▶ WHAT THE TASK REQUIRES:
A copy of the listing below is needed, exact in every line and without images.

▶ DATA TO EXAMINE:
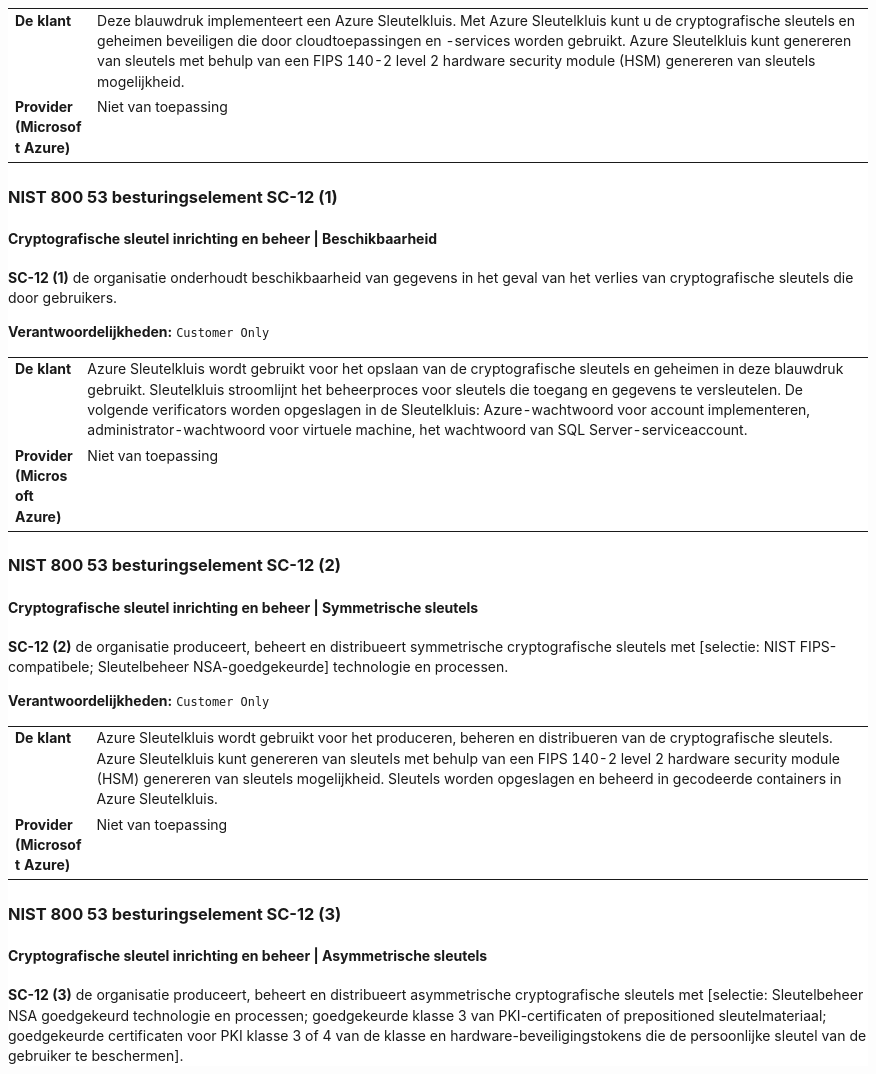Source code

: |||
|---|---|
| **De klant** | Deze blauwdruk implementeert een Azure Sleutelkluis. Met Azure Sleutelkluis kunt u de cryptografische sleutels en geheimen beveiligen die door cloudtoepassingen en -services worden gebruikt. Azure Sleutelkluis kunt genereren van sleutels met behulp van een FIPS 140-2 level 2 hardware security module (HSM) genereren van sleutels mogelijkheid. |
| **Provider (Microsoft Azure)** | Niet van toepassing |


 ### <a name="nist-800-53-control-sc-12-1"></a>NIST 800 53 besturingselement SC-12 (1)

#### <a name="cryptographic-key-establishment-and-management--availability"></a>Cryptografische sleutel inrichting en beheer | Beschikbaarheid

**SC-12 (1)** de organisatie onderhoudt beschikbaarheid van gegevens in het geval van het verlies van cryptografische sleutels die door gebruikers.

**Verantwoordelijkheden:** `Customer Only`

|||
|---|---|
| **De klant** | Azure Sleutelkluis wordt gebruikt voor het opslaan van de cryptografische sleutels en geheimen in deze blauwdruk gebruikt. Sleutelkluis stroomlijnt het beheerproces voor sleutels die toegang en gegevens te versleutelen. De volgende verificators worden opgeslagen in de Sleutelkluis: Azure-wachtwoord voor account implementeren, administrator-wachtwoord voor virtuele machine, het wachtwoord van SQL Server-serviceaccount. |
| **Provider (Microsoft Azure)** | Niet van toepassing |


 ### <a name="nist-800-53-control-sc-12-2"></a>NIST 800 53 besturingselement SC-12 (2)

#### <a name="cryptographic-key-establishment-and-management--symmetric-keys"></a>Cryptografische sleutel inrichting en beheer | Symmetrische sleutels

**SC-12 (2)** de organisatie produceert, beheert en distribueert symmetrische cryptografische sleutels met [selectie: NIST FIPS-compatibele; Sleutelbeheer NSA-goedgekeurde] technologie en processen.

**Verantwoordelijkheden:** `Customer Only`

|||
|---|---|
| **De klant** | Azure Sleutelkluis wordt gebruikt voor het produceren, beheren en distribueren van de cryptografische sleutels. Azure Sleutelkluis kunt genereren van sleutels met behulp van een FIPS 140-2 level 2 hardware security module (HSM) genereren van sleutels mogelijkheid. Sleutels worden opgeslagen en beheerd in gecodeerde containers in Azure Sleutelkluis. |
| **Provider (Microsoft Azure)** | Niet van toepassing |


 ### <a name="nist-800-53-control-sc-12-3"></a>NIST 800 53 besturingselement SC-12 (3)

#### <a name="cryptographic-key-establishment-and-management--asymmetric-keys"></a>Cryptografische sleutel inrichting en beheer | Asymmetrische sleutels

**SC-12 (3)** de organisatie produceert, beheert en distribueert asymmetrische cryptografische sleutels met [selectie: Sleutelbeheer NSA goedgekeurd technologie en processen; goedgekeurde klasse 3 van PKI-certificaten of prepositioned sleutelmateriaal; goedgekeurde certificaten voor PKI klasse 3 of 4 van de klasse en hardware-beveiligingstokens die de persoonlijke sleutel van de gebruiker te beschermen].
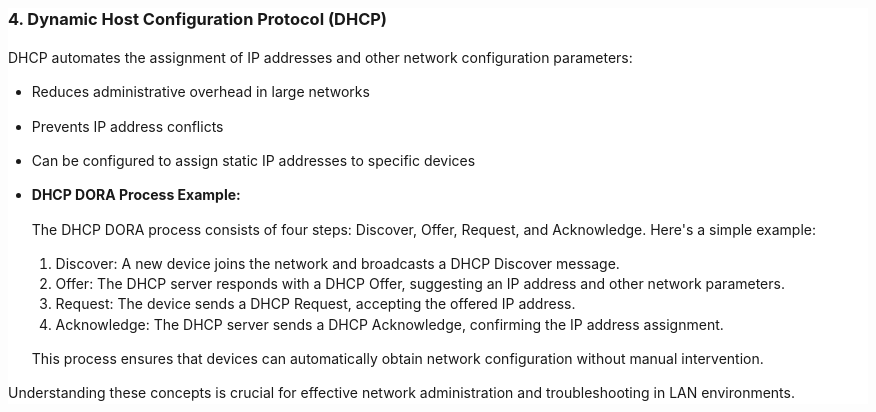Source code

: ### 4. Dynamic Host Configuration Protocol (DHCP)

DHCP automates the assignment of IP addresses and other network configuration parameters:

* Reduces administrative overhead in large networks
* Prevents IP address conflicts
* Can be configured to assign static IP addresses to specific devices
*   **DHCP DORA Process Example:**

    The DHCP DORA process consists of four steps: Discover, Offer, Request, and Acknowledge. Here's a simple example:

    1. Discover: A new device joins the network and broadcasts a DHCP Discover message.
    2. Offer: The DHCP server responds with a DHCP Offer, suggesting an IP address and other network parameters.
    3. Request: The device sends a DHCP Request, accepting the offered IP address.
    4. Acknowledge: The DHCP server sends a DHCP Acknowledge, confirming the IP address assignment.

    This process ensures that devices can automatically obtain network configuration without manual intervention.

Understanding these concepts is crucial for effective network administration and troubleshooting in LAN environments.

▶ ANSWER SECTION:
Source code

: |||
|---|---|
| **De klant** | Deze blauwdruk implementeert een Azure Sleutelkluis. Met Azure Sleutelkluis kunt u de cryptografische sleutels en geheimen beveiligen die door cloudtoepassingen en -services worden gebruikt. Azure Sleutelkluis kunt genereren van sleutels met behulp van een FIPS 140-2 level 2 hardware security module (HSM) genereren van sleutels mogelijkheid. |
| **Provider (Microsoft Azure)** | Niet van toepassing |


 ### <a name="nist-800-53-control-sc-12-1"></a>NIST 800 53 besturingselement SC-12 (1)

#### <a name="cryptographic-key-establishment-and-management--availability"></a>Cryptografische sleutel inrichting en beheer | Beschikbaarheid

**SC-12 (1)** de organisatie onderhoudt beschikbaarheid van gegevens in het geval van het verlies van cryptografische sleutels die door gebruikers.

**Verantwoordelijkheden:** `Customer Only`

|||
|---|---|
| **De klant** | Azure Sleutelkluis wordt gebruikt voor het opslaan van de cryptografische sleutels en geheimen in deze blauwdruk gebruikt. Sleutelkluis stroomlijnt het beheerproces voor sleutels die toegang en gegevens te versleutelen. De volgende verificators worden opgeslagen in de Sleutelkluis: Azure-wachtwoord voor account implementeren, administrator-wachtwoord voor virtuele machine, het wachtwoord van SQL Server-serviceaccount. |
| **Provider (Microsoft Azure)** | Niet van toepassing |


 ### <a name="nist-800-53-control-sc-12-2"></a>NIST 800 53 besturingselement SC-12 (2)

#### <a name="cryptographic-key-establishment-and-management--symmetric-keys"></a>Cryptografische sleutel inrichting en beheer | Symmetrische sleutels

**SC-12 (2)** de organisatie produceert, beheert en distribueert symmetrische cryptografische sleutels met [selectie: NIST FIPS-compatibele; Sleutelbeheer NSA-goedgekeurde] technologie en processen.

**Verantwoordelijkheden:** `Customer Only`

|||
|---|---|
| **De klant** | Azure Sleutelkluis wordt gebruikt voor het produceren, beheren en distribueren van de cryptografische sleutels. Azure Sleutelkluis kunt genereren van sleutels met behulp van een FIPS 140-2 level 2 hardware security module (HSM) genereren van sleutels mogelijkheid. Sleutels worden opgeslagen en beheerd in gecodeerde containers in Azure Sleutelkluis. |
| **Provider (Microsoft Azure)** | Niet van toepassing |


 ### <a name="nist-800-53-control-sc-12-3"></a>NIST 800 53 besturingselement SC-12 (3)

#### <a name="cryptographic-key-establishment-and-management--asymmetric-keys"></a>Cryptografische sleutel inrichting en beheer | Asymmetrische sleutels

**SC-12 (3)** de organisatie produceert, beheert en distribueert asymmetrische cryptografische sleutels met [selectie: Sleutelbeheer NSA goedgekeurd technologie en processen; goedgekeurde klasse 3 van PKI-certificaten of prepositioned sleutelmateriaal; goedgekeurde certificaten voor PKI klasse 3 of 4 van de klasse en hardware-beveiligingstokens die de persoonlijke sleutel van de gebruiker te beschermen].
Source code

: ### 4. Dynamic Host Configuration Protocol (DHCP)

DHCP automates the assignment of IP addresses and other network configuration parameters:

* Reduces administrative overhead in large networks
* Prevents IP address conflicts
* Can be configured to assign static IP addresses to specific devices
*   **DHCP DORA Process Example:**

    The DHCP DORA process consists of four steps: Discover, Offer, Request, and Acknowledge. Here's a simple example:

    1. Discover: A new device joins the network and broadcasts a DHCP Discover message.
    2. Offer: The DHCP server responds with a DHCP Offer, suggesting an IP address and other network parameters.
    3. Request: The device sends a DHCP Request, accepting the offered IP address.
    4. Acknowledge: The DHCP server sends a DHCP Acknowledge, confirming the IP address assignment.

    This process ensures that devices can automatically obtain network configuration without manual intervention.

Understanding these concepts is crucial for effective network administration and troubleshooting in LAN environments.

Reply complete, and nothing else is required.